There is no doubt that it, and the equivalent units from Marantz and Denon are "game changers". They are the kinds of highly complex, feature rich units that the Japanese have always led the world at building. And judging from the number of posts here on HT (something I never saw much of the past few years) a lot of folks are trying to come to terms with all this new technology.

People generally refer to it as "lean" - but never anything "worse". It may be a question of a preference for analog - even thermionics - or simply a question of house sound. If Luxman built one people would probably be happier... And it may be that the Denon or Marantz might suit your tastes better. NAD also builds one.
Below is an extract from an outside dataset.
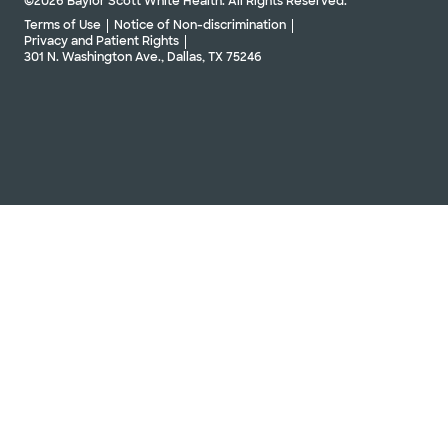
©2026 Baylor Scott White Health. All Rights Reserved.
Terms of Use
Notice of Non-discrimination
Privacy and Patient Rights
301 N. Washington Ave., Dallas, TX 75246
I have run it with two amps (Anthem and Butler) and found it to be very amp dependent - which suggest to me that it is pretty neutral.

Which brings me back to the point I was trying to make - it is a great HT piece. It worked for me because I was starting with a blank sheet of paper. I built my system around it and it is spectacular for TV and movies. Music sounds just swell too - but I don't use it for critical listening.
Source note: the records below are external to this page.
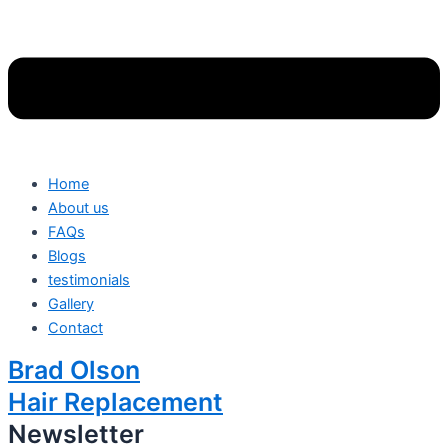
Home
About us
FAQs
Blogs
testimonials
Gallery
Contact
Brad Olson
Hair Replacement
Newsletter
FWIW it replaced a B&K receiver - the difference it made to the room was enormous, as is the quantum leap in the GUI. I attribute a lot of this to the Audyssey and the rest to better amps and HDMI sources. My ISF tech ran his high end scopes on the audio and the plot was very good for a difficult room. He had no interest in trying to better it.

But like a lot of people who built combined two channel/HT solutions relying on bypass switches and the like, you need more then an HT solution. That's where it gets tricky.

Can you tell us what the improvements are in the 9.9?

I've download the manual for the 9.8, but have yet to check if it has a pass through like the Proceed PDSD that passes analog from the PAV without processing. If it does, I could use my original PAV as the analog section, and use the analog-dead PAV/PDSD in another system.


9.9 adds DynamicVolume, DynamicEQ and individual ISF settings per input.

Also, the analog is OK but not stellar on the 9.8 and, I suspect, is the same on the 9.9. I plead guilty to contributing to this general impression:

Like my buddy, the learned writer Kal said - the 9.9 (and no doubt the next generation of Denon and Marantz) are all about additional Audyssey features and controlling the individual ISF inputs

IMHO the ISF is the more important

here's the deal - the Integra 9.8 video scaler (Reon) is applied globally - meaning that the same corrections (sharpening, color, noise reduction etc) are applied to every source. Clearly this makes little sense if you have (for arguments sake) a DirectTV HDR, a BluRay and a VHS deck because each needs a different set-up.

So on the 9.8 is you either crap everything up to benefit the lowest common denominator or you bypass the whole thing to preserve the integrity of the BD 1080P source

BTW I am sure that this sounds pretty abstract to someone who has not had the chance to play with this gear - but after you do I hope that the observation moves from clear as mud to clear as gin

With control of individual inputs you can spruce up the sources that need it and bypass those that don't need tweaking - this is a very nice improvement

For a not entirely accurate parallel its like being able to preset audio and EQ for each source instead of having to use one setting for everything...

As far as the by-pass and all that stuff. Since you are a educated, scholarly type I will leave it to you to suss out the details you are interested in

My impression which is not supported by research - is that the Audyssey is either in or out across all sources. I suppose you can switch it off when you want to and run analog "direct" - there is a stereo direct mode

Here is the quote from the manual on the subject:

In this mode, audio from the input source is output
directly with minimal processing, providing high-fidelity reproduction. All of the source’s audio channels are output as they are.

Sound is output by the front left and right speakers.